■ DATA EXTRACT
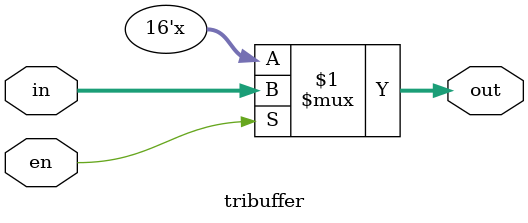
<source format=v>
`timescale 1ns / 1ps
module tribuffer #(parameter SIZE = 16)(
    input [SIZE-1:0] in,
    input en,
    output [SIZE-1:0] out
    );
	assign out = en ? in : {SIZE{1'bz}};

endmodule

</source>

■ WORK INSTRUCTION
The lines to return run from the one containing "output [SIZE-1:0] out" through the last line of the records above. Give them exactly and include nothing more.

■ ANSWER FOR THE TASK
    output [SIZE-1:0] out
    );
	assign out = en ? in : {SIZE{1'bz}};

endmodule

</source>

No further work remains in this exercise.